__Task details__
Give back every entry precisely as written, without any of the images.

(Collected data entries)
◆ ◆ ◆ ◆

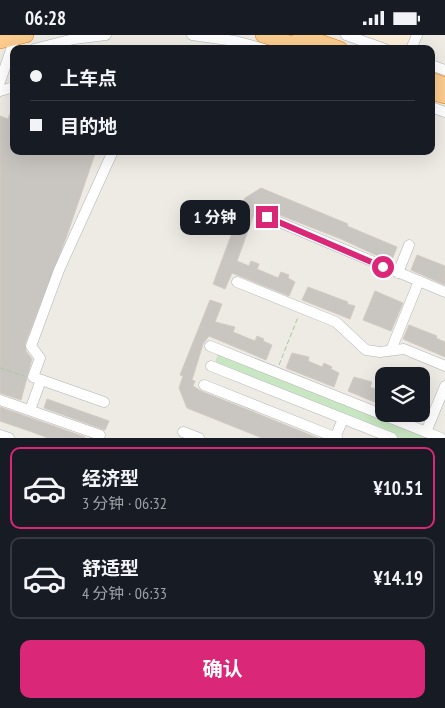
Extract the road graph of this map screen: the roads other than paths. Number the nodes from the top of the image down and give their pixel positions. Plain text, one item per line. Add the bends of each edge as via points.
1 (106, 35) edge
2 (192, 35) edge
3 (263, 35) edge
4 (300, 35) edge
5 (346, 35) edge
6 (9, 39) edge
7 (50, 45) edge
8 (250, 45) edge
9 (295, 45) edge
10 (329, 45) edge
11 (374, 45) edge
12 (8, 56) edge
13 (0, 82) edge
14 (111, 155) edge
15 (267, 217) dead end
16 (409, 245) dead end
17 (398, 273) junction
18 (419, 281) junction
19 (238, 282) dead end
20 (445, 292) edge
21 (210, 346) dead end
22 (392, 350) junction
23 (445, 365) edge
24 (211, 366) dead end
25 (37, 378) junction
26 (204, 385) dead end
27 (445, 385) edge
28 (0, 400) edge
29 (104, 402) dead end
30 (30, 410) junction
31 (342, 419) junction
32 (183, 432) dead end
33 (426, 432) junction
34 (0, 435) edge
35 (100, 435) dead end
36 (9, 438) edge
37 (199, 438) edge
38 (336, 438) edge
39 (392, 438) edge
40 (441, 438) edge

1 - 7 street
2 - 8 street
3 - 9 highway
4 - 10 highway
5 - 11 street
6 - 12 street
12 - 13 street
14 - 25 street via 59,270 35,333 31,346 40,358
15 - 17 street
16 - 17 street
17 - 18 street
18 - 20 street
18 - 22 street
19 - 22 street via 336,322 366,350
21 - 33 street
22 - 23 street via 404,349
24 - 31 street
25 - 29 street
25 - 30 street
26 - 38 street
27 - 33 street
28 - 30 street
30 - 35 street
31 - 38 street
31 - 39 street
32 - 37 street
33 - 40 street
34 - 36 street

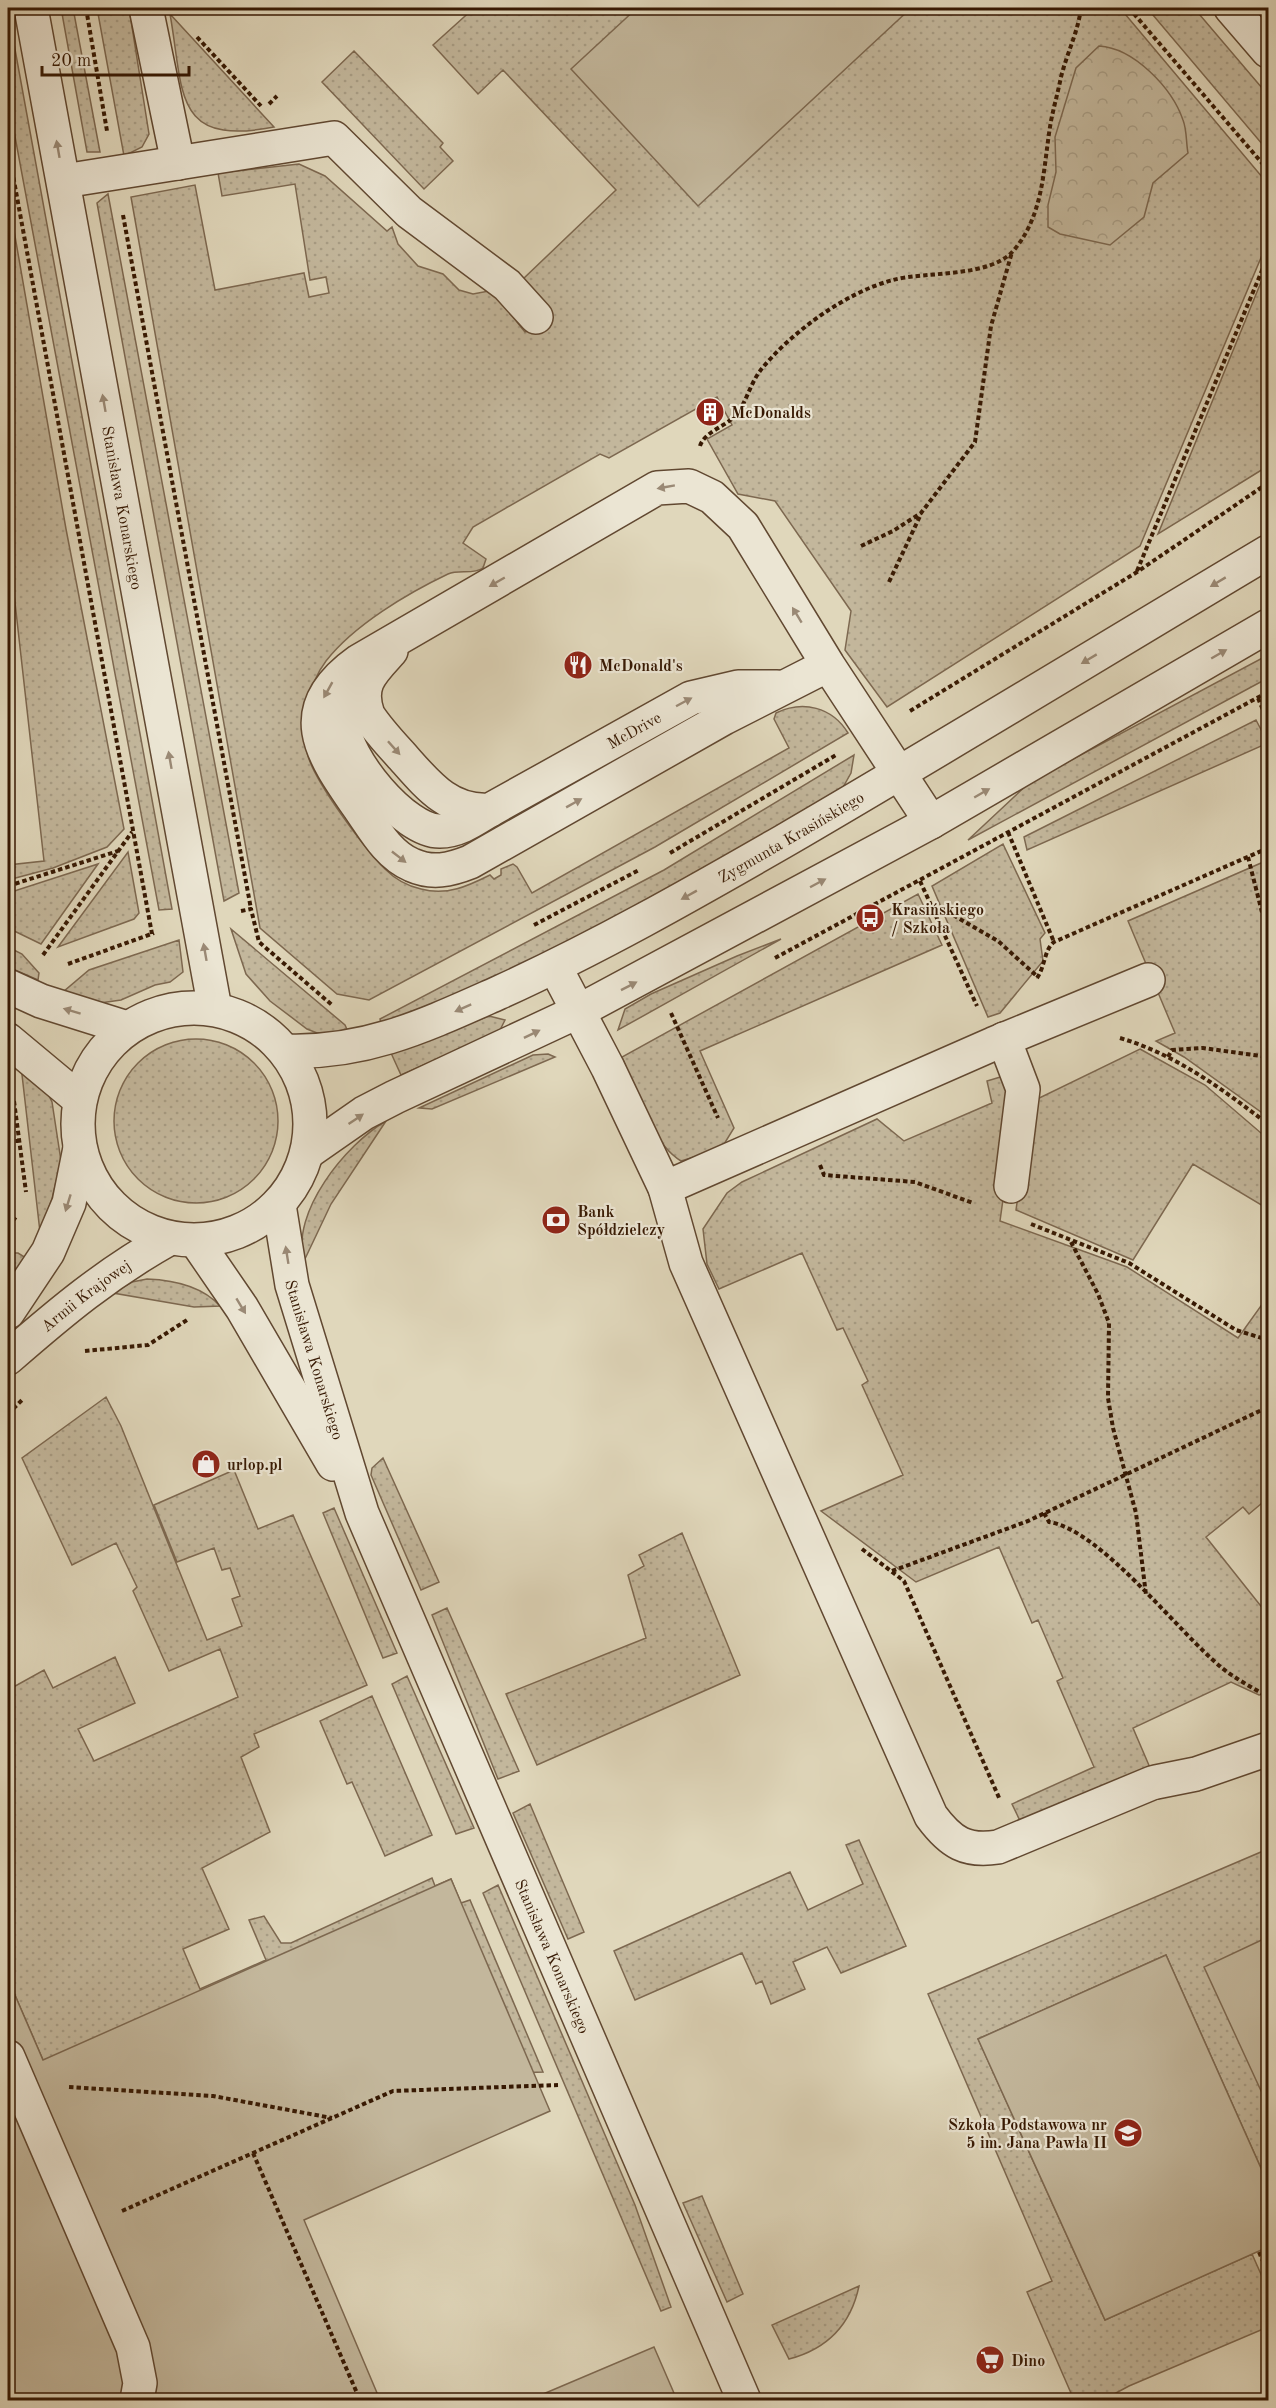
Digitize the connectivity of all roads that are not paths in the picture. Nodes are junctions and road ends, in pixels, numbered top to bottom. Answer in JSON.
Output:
{"nodes":[{"id":1,"x":32,"y":8,"type":"edge"},
{"id":2,"x":146,"y":8,"type":"edge"},
{"id":3,"x":1231,"y":8,"type":"edge"},
{"id":4,"x":1269,"y":51,"type":"edge"},
{"id":5,"x":178,"y":163,"type":"junction"},
{"id":6,"x":64,"y":181,"type":"junction"},
{"id":7,"x":536,"y":317,"type":"dead end"},
{"id":8,"x":1269,"y":552,"type":"edge"},
{"id":9,"x":1269,"y":626,"type":"edge"},
{"id":10,"x":409,"y":633,"type":"junction"},
{"id":11,"x":828,"y":664,"type":"junction"},
{"id":12,"x":789,"y":686,"type":"junction"},
{"id":13,"x":900,"y":773,"type":"junction"},
{"id":14,"x":931,"y":822,"type":"junction"},
{"id":15,"x":555,"y":967,"type":"junction"},
{"id":16,"x":1148,"y":980,"type":"dead end"},
{"id":17,"x":8,"y":986,"type":"edge"},
{"id":18,"x":215,"y":1009,"type":"junction"},
{"id":19,"x":577,"y":1012,"type":"junction"},
{"id":20,"x":127,"y":1028,"type":"junction"},
{"id":21,"x":8,"y":1040,"type":"edge"},
{"id":22,"x":999,"y":1042,"type":"junction"},
{"id":23,"x":285,"y":1051,"type":"junction"},
{"id":24,"x":80,"y":1100,"type":"junction"},
{"id":25,"x":80,"y":1146,"type":"junction"},
{"id":26,"x":308,"y":1152,"type":"junction"},
{"id":27,"x":1011,"y":1186,"type":"dead end"},
{"id":28,"x":665,"y":1188,"type":"junction"},
{"id":29,"x":279,"y":1205,"type":"junction"},
{"id":30,"x":183,"y":1239,"type":"junction"},
{"id":31,"x":8,"y":1312,"type":"edge"},
{"id":32,"x":8,"y":1358,"type":"edge"},
{"id":33,"x":362,"y":1513,"type":"junction"},
{"id":34,"x":1269,"y":1749,"type":"edge"},
{"id":35,"x":8,"y":2057,"type":"edge"},
{"id":36,"x":137,"y":2400,"type":"edge"},
{"id":37,"x":744,"y":2400,"type":"edge"}],
"edges":[{"from":6,"to":1,"type":"street","name":"Stanisława Konarskiego","one_way":true},
{"from":2,"to":5,"type":"street"},
{"from":3,"to":4,"type":"street"},
{"from":5,"to":6,"type":"street"},
{"from":5,"to":7,"type":"street"},
{"from":18,"to":6,"type":"street","name":"Stanisława Konarskiego","one_way":true},
{"from":8,"to":13,"type":"street","name":"Zygmunta Krasińskiego","one_way":true},
{"from":14,"to":9,"type":"street","one_way":true},
{"from":11,"to":10,"type":"street","one_way":true},
{"from":10,"to":12,"type":"street","name":"McDrive","one_way":true},
{"from":10,"to":12,"type":"street","one_way":true},
{"from":11,"to":12,"type":"street"},
{"from":11,"to":13,"type":"street"},
{"from":13,"to":14,"type":"street"},
{"from":13,"to":15,"type":"street","name":"Zygmunta Krasińskiego","one_way":true},
{"from":19,"to":14,"type":"street","one_way":true},
{"from":15,"to":19,"type":"street"},
{"from":15,"to":23,"type":"street","name":"Zygmunta Krasińskiego","one_way":true},
{"from":16,"to":22,"type":"street"},
{"from":20,"to":17,"type":"street","one_way":true},
{"from":18,"to":20,"type":"street"},
{"from":18,"to":23,"type":"street"},
{"from":26,"to":19,"type":"street","one_way":true},
{"from":19,"to":28,"type":"street"},
{"from":20,"to":24,"type":"street"},
{"from":21,"to":24,"type":"street"},
{"from":22,"to":27,"type":"street"},
{"from":22,"to":28,"type":"street"},
{"from":23,"to":26,"type":"street","name":"Armii Krajowej"},
{"from":24,"to":25,"type":"street"},
{"from":25,"to":30,"type":"street"},
{"from":25,"to":31,"type":"street","one_way":true},
{"from":26,"to":29,"type":"street","name":"Armii Krajowej"},
{"from":28,"to":34,"type":"street"},
{"from":29,"to":30,"type":"street","name":"Armii Krajowej"},
{"from":33,"to":29,"type":"street","name":"Stanisława Konarskiego","one_way":true},
{"from":30,"to":32,"type":"street","name":"Armii Krajowej"},
{"from":30,"to":33,"type":"street","name":"Stanisława Konarskiego","one_way":true},
{"from":33,"to":37,"type":"street","name":"Stanisława Konarskiego"},
{"from":35,"to":36,"type":"street"}]}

◆ ◆ ◆ ◆

__Written answer__
Extract the road graph of this map screen: the roads other than paths. Number the nodes from the top of the image down and give their pixel positions. Plain text, one item per line. Add the bends of each edge as via points.
1 (106, 35) edge
2 (192, 35) edge
3 (263, 35) edge
4 (300, 35) edge
5 (346, 35) edge
6 (9, 39) edge
7 (50, 45) edge
8 (250, 45) edge
9 (295, 45) edge
10 (329, 45) edge
11 (374, 45) edge
12 (8, 56) edge
13 (0, 82) edge
14 (111, 155) edge
15 (267, 217) dead end
16 (409, 245) dead end
17 (398, 273) junction
18 (419, 281) junction
19 (238, 282) dead end
20 (445, 292) edge
21 (210, 346) dead end
22 (392, 350) junction
23 (445, 365) edge
24 (211, 366) dead end
25 (37, 378) junction
26 (204, 385) dead end
27 (445, 385) edge
28 (0, 400) edge
29 (104, 402) dead end
30 (30, 410) junction
31 (342, 419) junction
32 (183, 432) dead end
33 (426, 432) junction
34 (0, 435) edge
35 (100, 435) dead end
36 (9, 438) edge
37 (199, 438) edge
38 (336, 438) edge
39 (392, 438) edge
40 (441, 438) edge

1 - 7 street
2 - 8 street
3 - 9 highway
4 - 10 highway
5 - 11 street
6 - 12 street
12 - 13 street
14 - 25 street via 59,270 35,333 31,346 40,358
15 - 17 street
16 - 17 street
17 - 18 street
18 - 20 street
18 - 22 street
19 - 22 street via 336,322 366,350
21 - 33 street
22 - 23 street via 404,349
24 - 31 street
25 - 29 street
25 - 30 street
26 - 38 street
27 - 33 street
28 - 30 street
30 - 35 street
31 - 38 street
31 - 39 street
32 - 37 street
33 - 40 street
34 - 36 street

Digitize the connectivity of all roads that are not paths in the picture. Nodes are junctions and road ends, in pixels, numbered top to bottom. Answer in JSON.
Output:
{"nodes":[{"id":1,"x":32,"y":8,"type":"edge"},
{"id":2,"x":146,"y":8,"type":"edge"},
{"id":3,"x":1231,"y":8,"type":"edge"},
{"id":4,"x":1269,"y":51,"type":"edge"},
{"id":5,"x":178,"y":163,"type":"junction"},
{"id":6,"x":64,"y":181,"type":"junction"},
{"id":7,"x":536,"y":317,"type":"dead end"},
{"id":8,"x":1269,"y":552,"type":"edge"},
{"id":9,"x":1269,"y":626,"type":"edge"},
{"id":10,"x":409,"y":633,"type":"junction"},
{"id":11,"x":828,"y":664,"type":"junction"},
{"id":12,"x":789,"y":686,"type":"junction"},
{"id":13,"x":900,"y":773,"type":"junction"},
{"id":14,"x":931,"y":822,"type":"junction"},
{"id":15,"x":555,"y":967,"type":"junction"},
{"id":16,"x":1148,"y":980,"type":"dead end"},
{"id":17,"x":8,"y":986,"type":"edge"},
{"id":18,"x":215,"y":1009,"type":"junction"},
{"id":19,"x":577,"y":1012,"type":"junction"},
{"id":20,"x":127,"y":1028,"type":"junction"},
{"id":21,"x":8,"y":1040,"type":"edge"},
{"id":22,"x":999,"y":1042,"type":"junction"},
{"id":23,"x":285,"y":1051,"type":"junction"},
{"id":24,"x":80,"y":1100,"type":"junction"},
{"id":25,"x":80,"y":1146,"type":"junction"},
{"id":26,"x":308,"y":1152,"type":"junction"},
{"id":27,"x":1011,"y":1186,"type":"dead end"},
{"id":28,"x":665,"y":1188,"type":"junction"},
{"id":29,"x":279,"y":1205,"type":"junction"},
{"id":30,"x":183,"y":1239,"type":"junction"},
{"id":31,"x":8,"y":1312,"type":"edge"},
{"id":32,"x":8,"y":1358,"type":"edge"},
{"id":33,"x":362,"y":1513,"type":"junction"},
{"id":34,"x":1269,"y":1749,"type":"edge"},
{"id":35,"x":8,"y":2057,"type":"edge"},
{"id":36,"x":137,"y":2400,"type":"edge"},
{"id":37,"x":744,"y":2400,"type":"edge"}],
"edges":[{"from":6,"to":1,"type":"street","name":"Stanisława Konarskiego","one_way":true},
{"from":2,"to":5,"type":"street"},
{"from":3,"to":4,"type":"street"},
{"from":5,"to":6,"type":"street"},
{"from":5,"to":7,"type":"street"},
{"from":18,"to":6,"type":"street","name":"Stanisława Konarskiego","one_way":true},
{"from":8,"to":13,"type":"street","name":"Zygmunta Krasińskiego","one_way":true},
{"from":14,"to":9,"type":"street","one_way":true},
{"from":11,"to":10,"type":"street","one_way":true},
{"from":10,"to":12,"type":"street","name":"McDrive","one_way":true},
{"from":10,"to":12,"type":"street","one_way":true},
{"from":11,"to":12,"type":"street"},
{"from":11,"to":13,"type":"street"},
{"from":13,"to":14,"type":"street"},
{"from":13,"to":15,"type":"street","name":"Zygmunta Krasińskiego","one_way":true},
{"from":19,"to":14,"type":"street","one_way":true},
{"from":15,"to":19,"type":"street"},
{"from":15,"to":23,"type":"street","name":"Zygmunta Krasińskiego","one_way":true},
{"from":16,"to":22,"type":"street"},
{"from":20,"to":17,"type":"street","one_way":true},
{"from":18,"to":20,"type":"street"},
{"from":18,"to":23,"type":"street"},
{"from":26,"to":19,"type":"street","one_way":true},
{"from":19,"to":28,"type":"street"},
{"from":20,"to":24,"type":"street"},
{"from":21,"to":24,"type":"street"},
{"from":22,"to":27,"type":"street"},
{"from":22,"to":28,"type":"street"},
{"from":23,"to":26,"type":"street","name":"Armii Krajowej"},
{"from":24,"to":25,"type":"street"},
{"from":25,"to":30,"type":"street"},
{"from":25,"to":31,"type":"street","one_way":true},
{"from":26,"to":29,"type":"street","name":"Armii Krajowej"},
{"from":28,"to":34,"type":"street"},
{"from":29,"to":30,"type":"street","name":"Armii Krajowej"},
{"from":33,"to":29,"type":"street","name":"Stanisława Konarskiego","one_way":true},
{"from":30,"to":32,"type":"street","name":"Armii Krajowej"},
{"from":30,"to":33,"type":"street","name":"Stanisława Konarskiego","one_way":true},
{"from":33,"to":37,"type":"street","name":"Stanisława Konarskiego"},
{"from":35,"to":36,"type":"street"}]}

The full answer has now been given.